Thus, a task of the sociologist is "to be aware of this motivational situation and to describe and analyze it, even though it has not actually been concretely part of the conscious intention of the actor" (1968, 10).

5. Sociological Experiments

To unveil unconscious motivation, one needs to employ sociological experiments through empathic imagination and rational thinking. The empathic experiment ("einfühlende Phantasie") (Weber 1972, 2) is, in an articulated imagination, to set aside one's own conventional habituation, and to enter the actor's situation empathetically. Weber explains:

The means employed by the method of understanding explanation are not normative correctness, but rather, on the one hand, the conventional habits of the investigator and teacher in thinking in a particular way, and on the other, as the situation requires, his capacity to feel himself emphatically into a mode of thought which deviated from his own and which in normatively false according to his own habits of thought (1949, 41).

Of course, the empathic experiment does not mean that the researcher has to approve of the actor's value and belief. Understanding the actor's motivation is nothing to do with approving it. One does not need to be a Buddhist to understand Buddha.

In addition to the empathic imagination, the comparison and attribution of value-relationships requires a researcher's deliberate attitude toward the chaotic chain of reality. It is called the thinking experiment ("gedanklichen Experiment") (Weber 1982, 2). Weber explains:

The thinking experiment (which) consists in thinking away certain elements of a chain of motivation and working out the course of action which would then probably ensue, thus arriving at a causal attribution (1968, 10).

Employing these experiments, a researcher strives for the objectivity of the thought ordering of empirical reality.

6. Ideal Types and Average Types

Weber's ideal type is contrasted to Durkheim's average type. As already discussed, Durkheim's analysis employs average types of social action, which are based on uniformity and commonality. He contends:

It is the function of the average organism that the physiologist studies, and the sociologist does the same (1938, 56).

An average type can be formulated with accuracy only where the social action is the same differing merely in degrees. However, in most cases, the historically significant kinds of social action are qualitatively different. None of those social actions can be considered average types. They must always be ideal types. Therefore, in the case of culturally significant actions, one needs to employ the concept from "not any empirical average type" but from "occasional outstanding examples" (Weber 1930, 71; 200). Weber discusses:

The goal of ideal-typical concept-construction is always to make clearly explicit not the class or average character but rather the unique individual character of cultural phenomena (Weber 1949, 101).

The uniqueness of social action is not an ordinary type, but an extraordinary type.

7. Individual's Meanings and Collective Entities

Weber's ideal type is also contrasted to Durkheim's collective concept of social reality. Collective concepts such as states, churches, associations, business corporations and communities serve as a means of "valuable knowledge of causal relationships" (Weber 1968, 13). As for preliminary terminology and comparison, it is even indispensable to treat socially coherent actions as if they were a unified whole, i.e., "a collective personality" (Weber 1968, 14). Collective concepts function as a harbor of further investigation of chaotic empirical reality. Weber discusses:

The constructs of the natural law and the organic theories of the state have exactly the same functions. It serves as a harbor until one has learned to navigate safely in the vast sea of empirical facts (1949, 104).

┄┄┄┄┄┄┄┄┄┄

▶ Exercise brief:
Using the passage on Weber's method above, answer each question briefly:
(a) What German term does it give for the empathic experiment?
(b) In the quoted line from Durkheim, what does the physiologist study?
(c) Which collective concepts does it list as examples?

┄┄┄┄┄┄┄┄┄┄

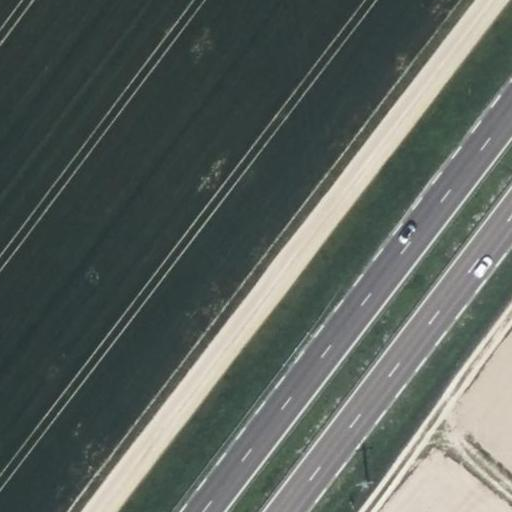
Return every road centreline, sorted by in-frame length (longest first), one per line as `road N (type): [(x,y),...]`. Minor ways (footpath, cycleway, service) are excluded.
road 1 (unclassified): [(99,511),(491,0)]
road 2 (trunk): [(511,110),(204,511)]
road 3 (trunk): [(284,511),(511,216)]
road 4 (track): [(511,493),(431,423),(363,511)]
road 5 (track): [(431,423),(511,318)]
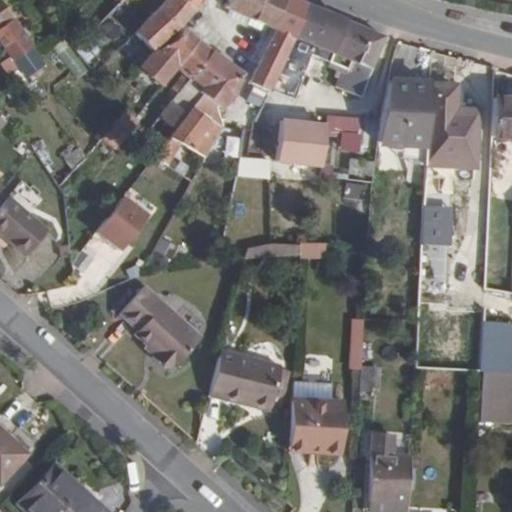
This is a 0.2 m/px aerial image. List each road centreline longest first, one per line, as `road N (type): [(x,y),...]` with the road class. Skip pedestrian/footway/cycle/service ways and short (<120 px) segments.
road 1 (residential): [(0,313),(167,463)]
road 2 (tertiary): [(354,0),(511,48)]
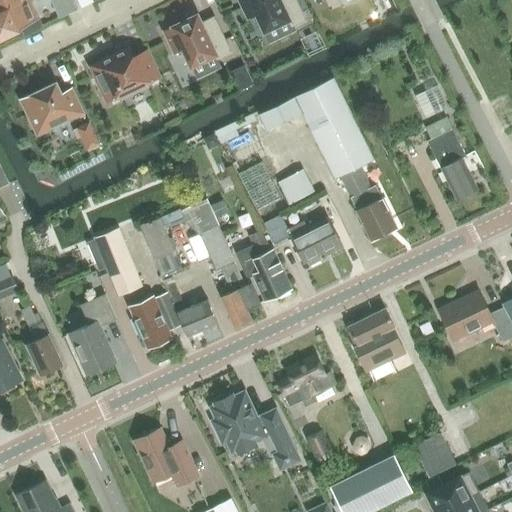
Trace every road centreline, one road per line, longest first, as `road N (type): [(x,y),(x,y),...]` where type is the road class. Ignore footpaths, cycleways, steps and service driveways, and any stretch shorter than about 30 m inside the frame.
road 1 (tertiary): [(0,459),(511,220)]
road 2 (residential): [(148,0),(0,69)]
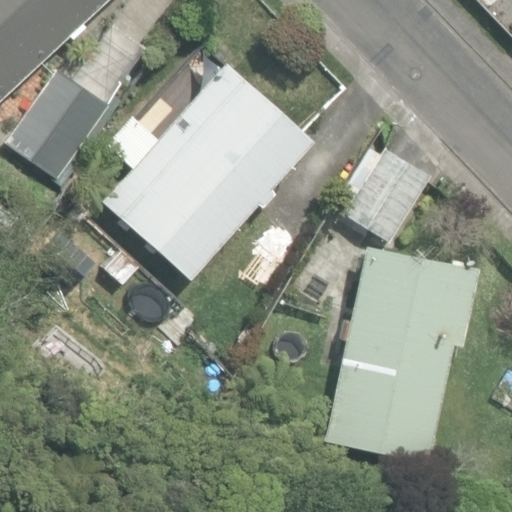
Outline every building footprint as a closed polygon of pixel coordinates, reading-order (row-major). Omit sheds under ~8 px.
[(0,0),(0,92),(103,0),(0,0)] [(0,140),(0,143),(54,181),(146,50),(107,22),(69,77),(52,65),(0,140)] [(99,197),(185,274),(309,137),(223,60),(99,197)] [(299,165),(334,187),(374,125),(338,102),(299,165)] [(339,211),(383,238),(425,171),(381,143),(339,211)] [(0,196),(0,230),(1,231),(18,211),(0,196)] [(320,436),(423,458),(448,339),(458,341),(474,264),(360,240),(320,436)] [(208,359),(230,373),(249,342),(228,328),(208,359)]
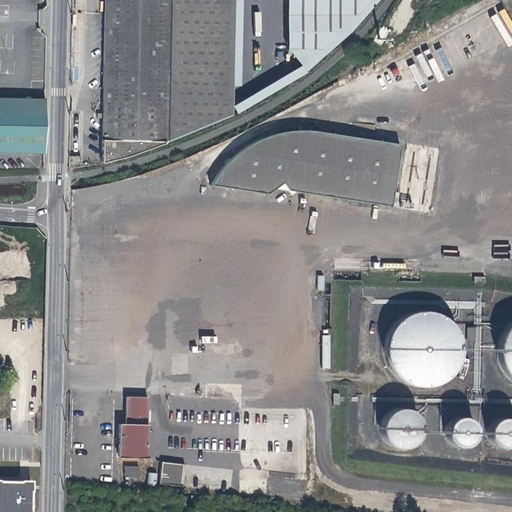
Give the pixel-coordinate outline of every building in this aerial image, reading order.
[(104,0),(103,50),(101,162),(128,156),(174,139),(230,115),(231,85),(232,0),(104,0)] [(239,0),(232,0),(231,85),(239,85),(239,0)] [(288,0),(288,51),(299,59),(303,67),(254,92),(249,98),(234,106),(237,112),(317,71),(374,0),(288,0)] [(285,66),(289,73),(301,66),(297,59),(285,66)] [(46,98),(0,96),(0,154),(43,156),(46,98)] [(218,175),(212,186),(266,192),(283,182),(290,194),(295,190),(389,207),(399,146),(299,130),(291,130),(283,132),(274,133),(262,137),(255,141),(251,143),(244,147),(237,152),(228,161),(218,175)] [(188,338),(241,340),(242,308),(188,307),(188,338)] [(385,345),(385,347),(385,349),(385,354),(387,361),(389,364),(391,368),(392,370),(396,374),(399,377),(405,381),(409,382),(414,384),(420,385),(428,385),(434,383),(441,380),(445,377),(450,373),(454,366),(457,361),(458,355),(459,347),(459,342),(458,336),(456,331),(454,327),(450,322),(446,318),(440,314),(432,311),(424,310),(416,310),(410,312),(403,315),(397,320),(393,325),(389,331),(386,340),(385,345)] [(511,320),(509,323),(504,327),(502,331),(501,333),(498,340),(497,347),(497,354),(498,359),(500,365),(503,371),(509,378),(511,380),(511,320)] [(118,456),(146,457),(148,397),(126,396),(125,424),(119,424),(119,438),(118,456)] [(406,407),(385,411),(378,425),(381,441),(403,451),(423,447),(424,453),(434,451),(441,454),(444,448),(443,442),(434,438),(434,437),(427,434),(430,429),(428,419),(438,417),(435,406),(428,407),(417,402),(413,410),(406,407)] [(511,418),(496,418),(496,449),(511,449),(511,418)] [(480,419),(453,419),(454,446),(480,446),(480,419)] [(160,482),(183,485),(185,464),(162,461),(160,482)] [(125,466),(125,476),(139,476),(138,467),(125,466)] [(157,485),(157,473),(148,472),(148,485),(157,485)] [(0,511),(30,511),(30,485),(0,481),(0,511)]
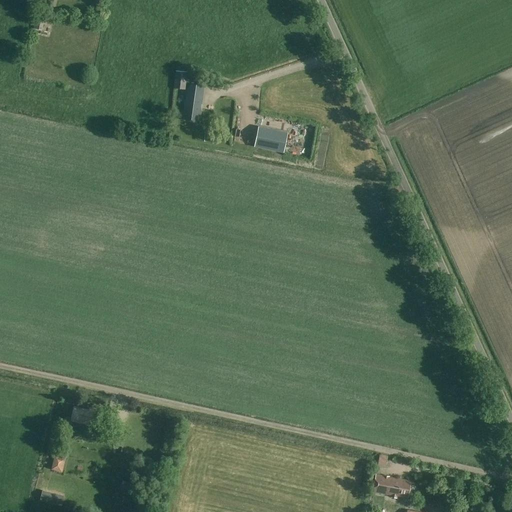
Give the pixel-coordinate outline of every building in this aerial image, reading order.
[(176,71),(174,88),(185,90),(186,72),(176,71)] [(204,86),(187,84),(183,115),(186,116),(185,121),(199,123),(204,86)] [(282,157),(285,137),(255,131),(252,151),(282,157)] [(88,411),(74,408),(71,421),(97,427),(101,412),(88,409),(88,411)] [(95,437),(115,442),(117,431),(98,427),(95,437)] [(53,452),(47,466),(59,470),(64,456),(53,452)] [(395,495),(395,496),(407,498),(410,482),(388,478),(388,480),(375,477),(372,492),(393,496),(393,495),(395,495)] [(63,496),(42,490),(39,500),(61,506),(63,496)]
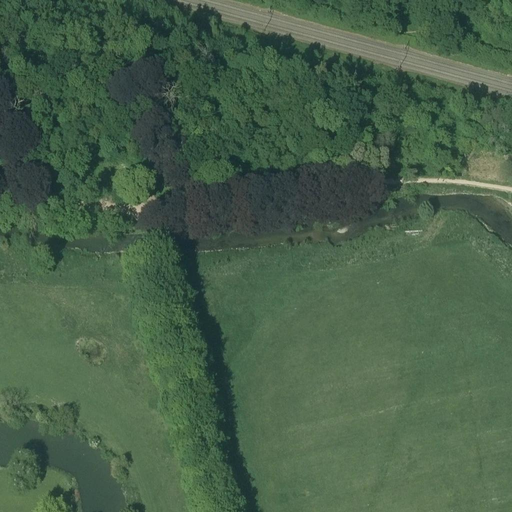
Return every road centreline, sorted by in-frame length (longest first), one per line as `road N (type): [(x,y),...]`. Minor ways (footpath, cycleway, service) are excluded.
road 1 (track): [(401,181),(283,188),(138,211)]
road 2 (track): [(151,262),(216,511)]
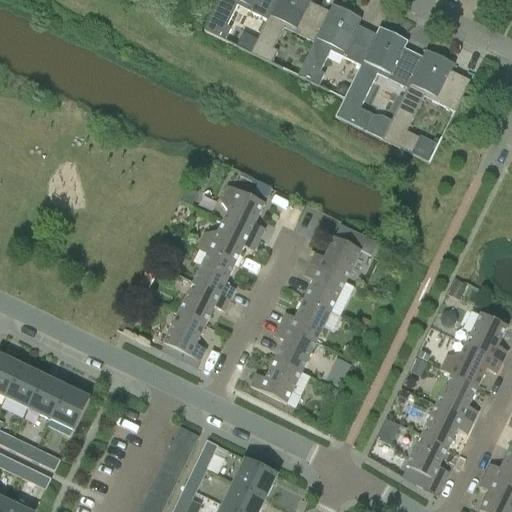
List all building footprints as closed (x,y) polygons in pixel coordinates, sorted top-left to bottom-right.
[(278,0),(220,0),(205,32),(225,43),(231,30),(227,28),(238,7),(268,22),(278,0)] [(284,30),(314,45),(330,14),(312,5),(314,0),(278,0),(268,22),(251,56),(271,66),(277,53),(274,51),(284,30)] [(330,53),(361,68),(376,37),(358,28),(362,21),(333,7),(330,14),(314,45),(298,78),(318,88),(324,76),(320,74),(330,53)] [(378,77),(408,91),(423,61),(405,51),(408,44),(380,30),(376,37),(361,68),(336,119),(365,134),(373,117),(361,111),(378,77)] [(424,99),(454,114),(470,83),(451,74),(455,67),(427,53),(423,61),(408,91),(382,143),(411,157),(419,140),(407,134),(424,99)] [(337,89),(336,95),(341,98),(347,96),(348,90),(343,86),(337,89)] [(272,190),(258,184),(253,194),(267,200),(272,190)] [(223,224),(259,242),(264,230),(255,225),(264,206),(227,188),(220,202),(228,214),(223,224)] [(197,250),(207,255),(208,254),(234,267),(243,248),(253,253),(259,242),(223,224),(217,234),(205,234),(197,250)] [(333,240),(360,253),(366,241),(339,228),(333,240)] [(308,266),(345,284),(360,253),(333,240),(324,259),(314,254),(308,266)] [(193,284),(229,302),(235,291),(225,286),(234,267),(208,254),(207,255),(193,284)] [(153,280),(159,267),(150,263),(144,276),(153,280)] [(303,301),(330,314),(345,284),(308,266),(303,277),(313,282),(303,301)] [(229,302),(193,284),(178,315),(205,328),(214,308),(224,313),(229,302)] [(450,295),(458,299),(463,288),(455,284),(450,295)] [(279,327),(315,344),(330,314),(303,301),(294,319),(285,314),(279,327)] [(196,370),(199,363),(205,351),(196,346),(205,328),(178,315),(163,345),(164,346),(161,353),(196,370)] [(465,346),(502,364),(507,353),(497,348),(507,329),(480,316),(465,346)] [(126,319),(120,331),(128,336),(134,324),(126,319)] [(315,344),(279,327),(274,337),(283,342),(274,361),(301,375),(301,374),(315,344)] [(459,357),(447,357),(440,372),(450,376),(477,390),(486,371),(496,376),(502,364),(465,346),(459,357)] [(343,356),(352,361),(356,352),(347,348),(343,356)] [(421,353),(418,359),(427,364),(430,358),(421,353)] [(0,395),(6,398),(21,367),(0,356),(0,395)] [(336,360),(331,370),(345,377),(346,374),(350,367),(336,360)] [(311,379),(301,374),(301,375),(274,361),(265,380),(255,376),(249,387),(286,405),(291,393),(301,398),(311,379)] [(411,373),(421,377),(426,366),(417,361),(411,373)] [(21,367),(6,398),(29,410),(44,378),(21,367)] [(435,407),(472,425),(478,413),(468,409),(477,390),(450,376),(435,407)] [(44,378),(29,410),(52,421),(67,389),(44,378)] [(67,389),(52,421),(75,432),(90,401),(67,389)] [(396,402),(404,406),(410,395),(402,391),(396,402)] [(421,437),(448,450),(457,432),(467,436),(472,425),(435,407),(421,437)] [(386,422),(376,442),(390,448),(399,429),(386,422)] [(175,440),(194,449),(199,438),(181,429),(175,440)] [(0,447),(8,452),(14,440),(0,432),(0,447)] [(437,497),(443,486),(448,474),(438,469),(448,450),(421,437),(406,468),(407,469),(403,479),(416,486),(437,497)] [(170,450),(189,459),(194,449),(175,440),(170,450)] [(31,463),(37,451),(22,443),(16,455),(31,463)] [(165,461),(184,470),(189,459),(170,450),(165,461)] [(195,466),(207,472),(214,457),(203,451),(195,466)] [(485,476),(511,489),(511,453),(509,452),(500,470),(490,465),(485,476)] [(44,456),(39,466),(55,474),(60,463),(44,456)] [(5,458),(0,469),(15,477),(21,466),(5,458)] [(160,471),(179,480),(184,470),(165,461),(160,471)] [(235,485),(266,500),(278,477),(246,462),(235,485)] [(28,469),(23,481),(38,488),(43,477),(28,469)] [(155,482),(174,491),(179,480),(160,471),(155,482)] [(184,489),(196,495),(203,479),(192,474),(184,489)] [(511,511),(511,489),(485,476),(479,488),(488,493),(478,511),(511,511)] [(150,492),(168,501),(174,491),(155,482),(150,492)] [(260,511),(266,500),(235,485),(224,508),(232,511),(260,511)] [(145,503),(163,511),(168,501),(150,492),(145,503)] [(173,511),(187,511),(192,502),(181,497),(173,511)] [(0,499),(0,511),(7,511),(11,505),(0,499)] [(140,511),(163,511),(145,503),(140,511)]
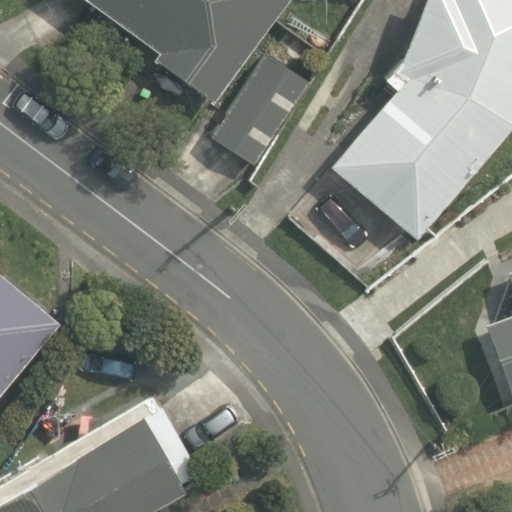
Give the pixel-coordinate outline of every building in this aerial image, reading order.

┄┄┄┄┄┄┄┄┄┄

▶ Full answer:
(a) "einfühlende Phantasie"
(b) The function of the average organism
(c) States, churches, associations, business corporations and communities